[Saved data entries]
== Segment start ==
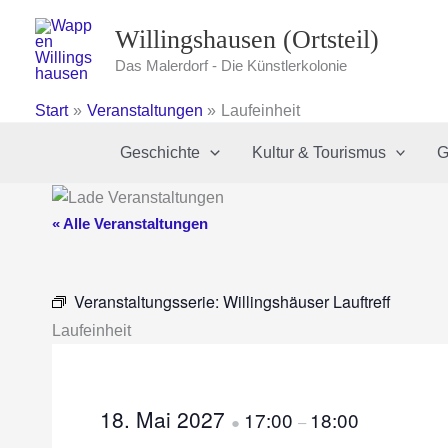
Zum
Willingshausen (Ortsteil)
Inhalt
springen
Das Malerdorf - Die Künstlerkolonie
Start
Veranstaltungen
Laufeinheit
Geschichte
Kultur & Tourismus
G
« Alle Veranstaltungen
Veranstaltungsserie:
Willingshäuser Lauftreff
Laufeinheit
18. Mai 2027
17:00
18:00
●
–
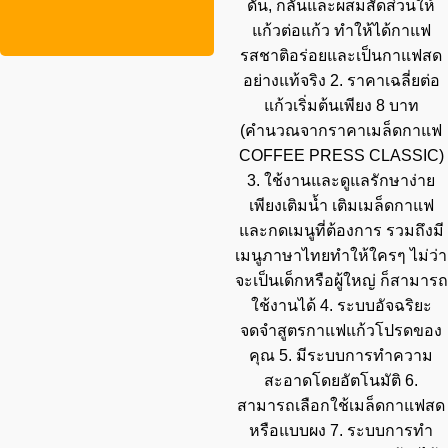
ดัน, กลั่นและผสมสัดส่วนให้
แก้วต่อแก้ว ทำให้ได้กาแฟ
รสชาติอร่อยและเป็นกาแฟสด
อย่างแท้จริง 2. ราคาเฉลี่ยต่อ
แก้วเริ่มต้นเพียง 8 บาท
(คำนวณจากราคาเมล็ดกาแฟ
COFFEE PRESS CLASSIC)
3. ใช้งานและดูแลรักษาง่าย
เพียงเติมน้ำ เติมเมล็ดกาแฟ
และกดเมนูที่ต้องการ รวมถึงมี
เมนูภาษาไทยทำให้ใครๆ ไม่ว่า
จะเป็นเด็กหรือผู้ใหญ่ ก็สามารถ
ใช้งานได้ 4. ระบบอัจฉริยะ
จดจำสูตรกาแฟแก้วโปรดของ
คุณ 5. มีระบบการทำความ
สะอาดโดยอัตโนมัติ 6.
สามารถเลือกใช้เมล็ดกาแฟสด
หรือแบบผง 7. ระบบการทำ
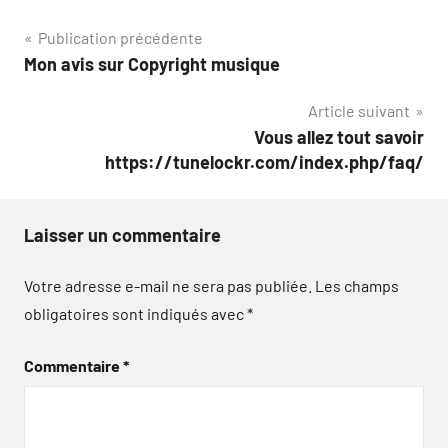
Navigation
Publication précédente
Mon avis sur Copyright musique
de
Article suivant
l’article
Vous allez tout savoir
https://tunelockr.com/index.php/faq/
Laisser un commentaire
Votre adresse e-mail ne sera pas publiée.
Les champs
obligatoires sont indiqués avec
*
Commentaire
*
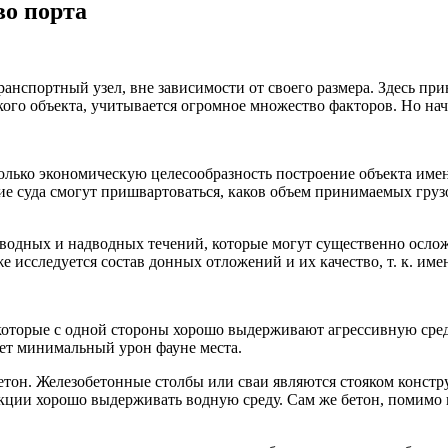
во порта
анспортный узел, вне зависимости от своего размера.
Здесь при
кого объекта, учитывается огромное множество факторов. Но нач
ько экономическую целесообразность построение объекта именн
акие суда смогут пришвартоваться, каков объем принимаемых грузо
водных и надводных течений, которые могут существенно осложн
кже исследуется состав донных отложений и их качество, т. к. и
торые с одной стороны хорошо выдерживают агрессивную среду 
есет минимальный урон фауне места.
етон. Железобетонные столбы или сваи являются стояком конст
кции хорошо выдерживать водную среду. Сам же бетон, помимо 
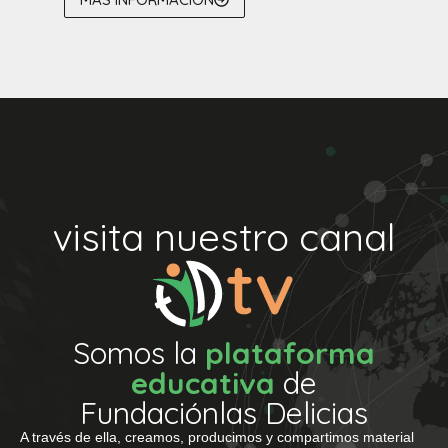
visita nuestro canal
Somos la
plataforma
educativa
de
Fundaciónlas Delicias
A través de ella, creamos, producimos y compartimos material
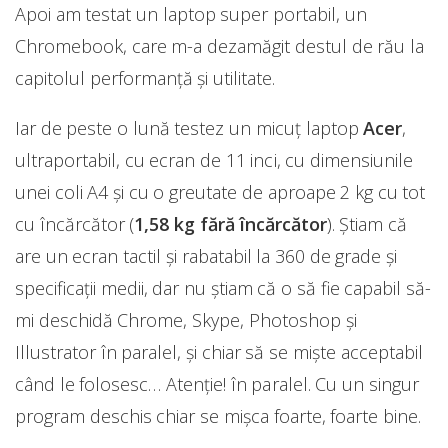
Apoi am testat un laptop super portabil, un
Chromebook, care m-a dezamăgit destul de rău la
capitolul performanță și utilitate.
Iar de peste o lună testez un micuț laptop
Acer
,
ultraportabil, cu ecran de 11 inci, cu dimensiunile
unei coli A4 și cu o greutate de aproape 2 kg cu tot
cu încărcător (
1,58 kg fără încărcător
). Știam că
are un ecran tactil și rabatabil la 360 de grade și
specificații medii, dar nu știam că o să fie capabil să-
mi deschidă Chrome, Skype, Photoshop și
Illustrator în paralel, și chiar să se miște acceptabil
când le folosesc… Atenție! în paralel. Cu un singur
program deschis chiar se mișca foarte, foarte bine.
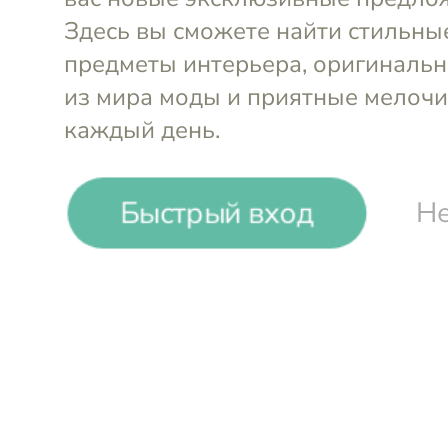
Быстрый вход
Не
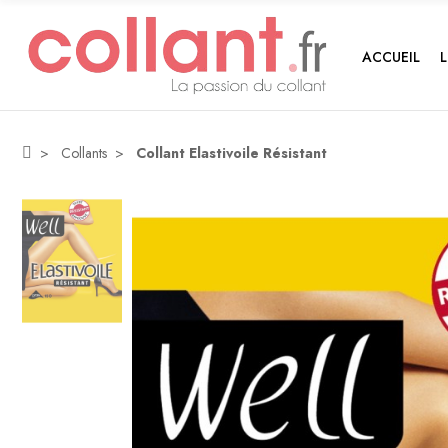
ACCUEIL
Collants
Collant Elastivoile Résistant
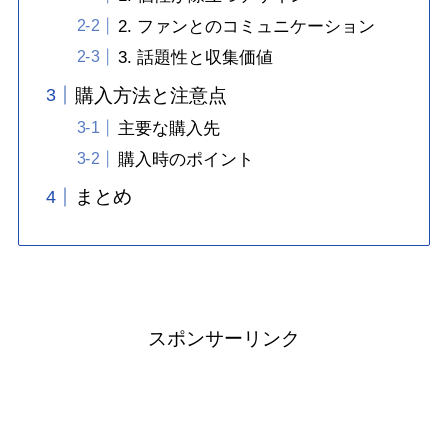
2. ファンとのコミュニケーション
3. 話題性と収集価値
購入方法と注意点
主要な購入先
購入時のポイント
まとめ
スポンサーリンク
== Segment end ==
» **YOUR GOAL**
Copy the part of the material above that begins with the line containing "Быстрый вход" and continues through the end of the material, leaving out the pictures.

» **RESULT BELOW**
Быстрый вход
Не
ACCUEIL
Collants
Collant Elastivoile Résistant
2. ファンとのコミュニケーション
3. 話題性と収集価値
購入方法と注意点
主要な購入先
購入時のポイント
まとめ
スポンサーリンク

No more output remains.